_RECORD SET_
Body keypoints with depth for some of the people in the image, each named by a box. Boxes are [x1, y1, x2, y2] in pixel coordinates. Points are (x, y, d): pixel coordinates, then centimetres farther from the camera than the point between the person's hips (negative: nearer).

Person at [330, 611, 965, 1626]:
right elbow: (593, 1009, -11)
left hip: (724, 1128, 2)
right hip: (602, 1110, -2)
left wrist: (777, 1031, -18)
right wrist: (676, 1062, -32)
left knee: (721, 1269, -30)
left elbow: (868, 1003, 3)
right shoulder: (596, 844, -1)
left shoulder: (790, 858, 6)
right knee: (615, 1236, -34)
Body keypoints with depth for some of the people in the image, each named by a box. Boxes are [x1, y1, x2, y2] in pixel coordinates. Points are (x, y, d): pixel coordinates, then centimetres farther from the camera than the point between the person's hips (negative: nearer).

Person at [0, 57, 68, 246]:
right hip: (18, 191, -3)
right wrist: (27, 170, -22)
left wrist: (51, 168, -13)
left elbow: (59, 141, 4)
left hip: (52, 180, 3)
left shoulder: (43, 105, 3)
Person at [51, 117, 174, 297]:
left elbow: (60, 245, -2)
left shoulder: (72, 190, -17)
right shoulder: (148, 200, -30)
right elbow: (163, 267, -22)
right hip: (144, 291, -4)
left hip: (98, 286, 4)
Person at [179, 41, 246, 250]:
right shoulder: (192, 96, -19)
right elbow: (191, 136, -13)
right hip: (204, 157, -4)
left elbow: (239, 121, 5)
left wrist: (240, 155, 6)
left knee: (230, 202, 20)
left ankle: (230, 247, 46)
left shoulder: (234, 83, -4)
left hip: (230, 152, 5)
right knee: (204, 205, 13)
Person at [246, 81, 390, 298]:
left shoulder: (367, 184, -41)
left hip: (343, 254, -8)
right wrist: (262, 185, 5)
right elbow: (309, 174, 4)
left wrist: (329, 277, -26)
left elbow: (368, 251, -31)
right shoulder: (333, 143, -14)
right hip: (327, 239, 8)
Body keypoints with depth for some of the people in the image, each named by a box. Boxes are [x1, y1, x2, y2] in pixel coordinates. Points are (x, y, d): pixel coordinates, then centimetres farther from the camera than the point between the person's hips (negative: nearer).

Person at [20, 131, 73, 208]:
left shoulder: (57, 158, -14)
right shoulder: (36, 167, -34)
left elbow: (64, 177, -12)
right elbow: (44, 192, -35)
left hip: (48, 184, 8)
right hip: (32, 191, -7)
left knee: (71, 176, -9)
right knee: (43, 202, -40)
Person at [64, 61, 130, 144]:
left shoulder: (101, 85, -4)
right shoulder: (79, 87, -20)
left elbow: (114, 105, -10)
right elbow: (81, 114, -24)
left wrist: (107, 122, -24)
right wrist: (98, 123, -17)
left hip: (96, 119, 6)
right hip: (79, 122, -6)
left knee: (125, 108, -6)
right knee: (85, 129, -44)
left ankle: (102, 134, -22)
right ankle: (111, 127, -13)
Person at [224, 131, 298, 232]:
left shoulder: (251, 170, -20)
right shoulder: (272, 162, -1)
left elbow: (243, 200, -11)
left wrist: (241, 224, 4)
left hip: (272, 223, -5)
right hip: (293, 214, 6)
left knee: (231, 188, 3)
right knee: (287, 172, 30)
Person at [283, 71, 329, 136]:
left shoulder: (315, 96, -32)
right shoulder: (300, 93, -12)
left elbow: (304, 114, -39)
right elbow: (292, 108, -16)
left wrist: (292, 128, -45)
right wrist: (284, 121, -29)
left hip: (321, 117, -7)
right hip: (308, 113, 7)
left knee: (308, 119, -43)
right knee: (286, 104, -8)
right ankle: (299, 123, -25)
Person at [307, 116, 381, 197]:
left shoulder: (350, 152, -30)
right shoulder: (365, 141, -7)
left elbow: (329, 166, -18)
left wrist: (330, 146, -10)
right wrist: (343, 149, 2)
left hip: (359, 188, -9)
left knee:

_TRY IT_
Rewrite the stretch from the line containing "left hip: (321, 117, -7)" through the end of the data, raising every number in the keypoint points (x, y and depth) by 19 and leaving everything else unchanged.

_WRITTEN SOLUTION_
left hip: (340, 136, 12)
right hip: (327, 132, 26)
left knee: (327, 138, -24)
right knee: (305, 123, 11)
right ankle: (318, 142, -6)
Person at [307, 116, 381, 197]:
left shoulder: (369, 171, -11)
right shoulder: (384, 160, 12)
left elbow: (348, 185, 1)
left wrist: (349, 165, 9)
right wrist: (362, 168, 21)
left hip: (378, 207, 10)
left knee:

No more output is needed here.